Taylor Made are specialists in cyber security and are urging businesses to get in touch if they have any concerns over the security of their IT systems.
We have recently seen more companies asking us to perform ‘vulnerability testing’ following the shocking news of the cyber-attack last year that cost the NHS £92 million in cancelled appointments.
The cyber-attack in May 2017 caught the NHS off guard and led to criticism over the adequacy of its computer defences.
The breach affected computers worldwide, disrupted services and led to thousands of cancelled NHS appointments.
A new report, published by the Department of Health and Social Care (DHSC), states that one third of the NHS Trusts services and 8% of GP practices were affected due to the attack.
Lost access to patient information and essential systems cost the NHS an estimated £19 million after appointments were cancelled.
The cost of IT support during the attack was approximately £500,000, while that provided in June and July following the attack was an estimated £72 million. This includes support provided by NHS organisations and IT consultants to restore data and systems.

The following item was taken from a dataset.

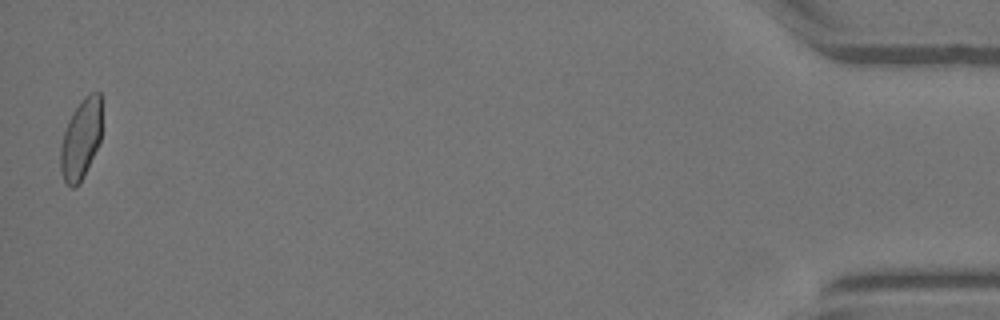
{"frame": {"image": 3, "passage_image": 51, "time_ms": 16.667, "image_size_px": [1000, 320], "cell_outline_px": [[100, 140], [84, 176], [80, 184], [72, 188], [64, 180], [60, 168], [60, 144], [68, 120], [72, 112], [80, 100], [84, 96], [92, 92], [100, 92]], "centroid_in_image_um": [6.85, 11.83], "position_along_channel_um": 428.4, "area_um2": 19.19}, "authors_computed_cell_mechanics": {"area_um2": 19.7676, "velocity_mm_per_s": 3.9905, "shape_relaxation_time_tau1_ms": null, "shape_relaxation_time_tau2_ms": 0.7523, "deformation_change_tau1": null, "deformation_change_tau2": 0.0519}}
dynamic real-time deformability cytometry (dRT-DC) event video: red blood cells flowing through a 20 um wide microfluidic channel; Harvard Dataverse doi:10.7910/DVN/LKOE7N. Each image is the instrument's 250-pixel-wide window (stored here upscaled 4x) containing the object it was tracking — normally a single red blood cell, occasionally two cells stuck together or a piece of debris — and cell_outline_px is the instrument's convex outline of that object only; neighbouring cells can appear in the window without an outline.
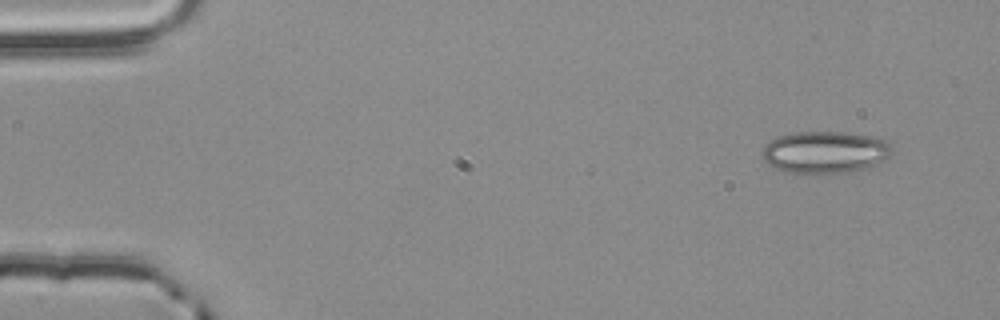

The WannaCry attack saw data on infected computers encrypted and issued users with a ransom demand to unlock their devices.
We believe the attack to be relatively unsophisticated and would like to warn businesses that future breaches could be more sophisticated.
Darren Scott-Healey, CEO of Taylor Made said: “I think the NHS attack has been a real wake up call for organisations across the board – both public and private. They have highlighted weak points they never thought would be a problem. They are understandably concerned that they might have similar issues. We are seeing a real increase in demand for vulnerability testing, along with the important job that comes afterwards – shoring up systems to keep them safe.”
Taylor Made are specialists in cyber security, and we have seen recently more companies asking us to perform ‘vulnerability testing’ following the high profile Wannacry hack last year.
The NHS carried out vulnerability testing on its own systems earlier this year, and according to the House of Commons public accounts committee, 200 trusts failed. This is an extremely high amount.